Monday, May 26, 2014

Minor League Monday - Jack Peel, 1990 Charlotte Rangers Star.

First let me start off by saying thank you to all the families of those who have fallen in defense of our country and the freedoms we enjoy. We should never forget those brave men and women or the sacrifices they made. I hope all remembered this as they enjoyed this Memorial Day.

I ended up spending a fair amount of my day at various ballparks. In San Francisco and Houston as Spiff Jr's Phillies and Pirates took on the Giants and Colt .45's in our 1964 Strat-O-Matic season replay. At Elysian Fields as Spiff Jr and his 2004 Rangers played exhibition games against the 1954 Giants and 1962 Senators. Perhaps the most enjoyable, at Field #4 as the family traveled down to the local park for some outside time. Spiff Jr and his team have tournament coming up so he went through his paces behind the plate while his sisters rode scooters alongside the field.

I think I probably had almost as much fun as Jack Peel is having on this severely mis-cut copy of card #20 of the 1990 Star Charlotte Rangers team set. I have no idea why the scanner read the border the way it did, it's actually a dark blue like the rest of the set.

Jack Peel started his professional baseball career in 1986 with the White Sox organization.
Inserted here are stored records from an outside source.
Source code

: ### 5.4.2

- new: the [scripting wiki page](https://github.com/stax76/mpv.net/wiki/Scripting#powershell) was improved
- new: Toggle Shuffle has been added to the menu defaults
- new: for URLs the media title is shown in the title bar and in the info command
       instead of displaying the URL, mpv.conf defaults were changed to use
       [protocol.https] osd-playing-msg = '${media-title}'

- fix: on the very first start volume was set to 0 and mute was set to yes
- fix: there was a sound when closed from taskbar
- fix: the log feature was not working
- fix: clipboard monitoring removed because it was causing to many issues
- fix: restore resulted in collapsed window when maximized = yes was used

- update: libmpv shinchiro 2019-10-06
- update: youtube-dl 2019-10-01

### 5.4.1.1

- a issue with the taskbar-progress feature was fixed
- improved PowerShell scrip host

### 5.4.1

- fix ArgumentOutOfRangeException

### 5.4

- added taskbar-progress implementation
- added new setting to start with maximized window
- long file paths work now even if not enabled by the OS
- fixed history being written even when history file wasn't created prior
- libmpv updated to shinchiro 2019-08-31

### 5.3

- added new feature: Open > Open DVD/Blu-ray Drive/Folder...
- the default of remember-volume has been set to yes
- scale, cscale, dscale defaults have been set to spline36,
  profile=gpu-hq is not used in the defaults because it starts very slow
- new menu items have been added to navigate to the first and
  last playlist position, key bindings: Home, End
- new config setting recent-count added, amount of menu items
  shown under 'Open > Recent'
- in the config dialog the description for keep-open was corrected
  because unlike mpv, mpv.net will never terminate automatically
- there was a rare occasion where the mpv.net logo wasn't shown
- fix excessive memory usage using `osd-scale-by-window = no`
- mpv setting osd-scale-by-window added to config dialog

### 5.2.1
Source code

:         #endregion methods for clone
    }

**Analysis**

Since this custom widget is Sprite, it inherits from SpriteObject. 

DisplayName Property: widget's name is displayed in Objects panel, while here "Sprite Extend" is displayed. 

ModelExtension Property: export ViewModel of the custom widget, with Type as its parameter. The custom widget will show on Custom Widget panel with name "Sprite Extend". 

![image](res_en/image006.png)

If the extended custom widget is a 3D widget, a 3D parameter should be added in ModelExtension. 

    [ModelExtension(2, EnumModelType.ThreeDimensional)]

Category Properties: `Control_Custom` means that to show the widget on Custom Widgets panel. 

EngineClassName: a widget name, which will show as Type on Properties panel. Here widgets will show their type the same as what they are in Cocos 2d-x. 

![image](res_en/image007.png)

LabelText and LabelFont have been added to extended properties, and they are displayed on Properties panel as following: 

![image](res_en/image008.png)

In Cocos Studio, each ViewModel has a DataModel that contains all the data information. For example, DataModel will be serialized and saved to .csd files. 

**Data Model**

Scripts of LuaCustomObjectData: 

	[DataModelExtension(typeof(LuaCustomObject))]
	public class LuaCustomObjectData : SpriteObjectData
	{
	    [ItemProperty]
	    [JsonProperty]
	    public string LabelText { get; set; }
I'm not sure how he moved over to the Rangers but by 1990 he had yet to play above Single A and Chicago gave up on him.

Peel spent the 1990 season with the A+ Charlotte Rangers, appeared in 87 games for Charlotte, and did indeed spend most of his time in the outfield as indicated on the front of his card. He committed two errors out there and ended the season with a .982 fielding percentage. Jack also appeared in one game each at first base and as a pitcher. He gave up a hit and a walk along with an earned run in one inning pitched to end the season with a 9.00 ERA and a 2.000 WHIP.

Jack made 299 trips to the plate in 1990 and posted a .229 batting average and a .291 on-base percentage. He did hit 14 doubles, two triples, and eight home runs but struck out 43 times while walking just 20.

Unfortunately for Jack Peel, his offensive numbers actually dropped from his 1989 totals back into the neighborhood of his 1988 numbers. Apparently Texas decided they would stay there and they had seen enough of Jack Peel. 1990 would be Peel's last season in professional ball.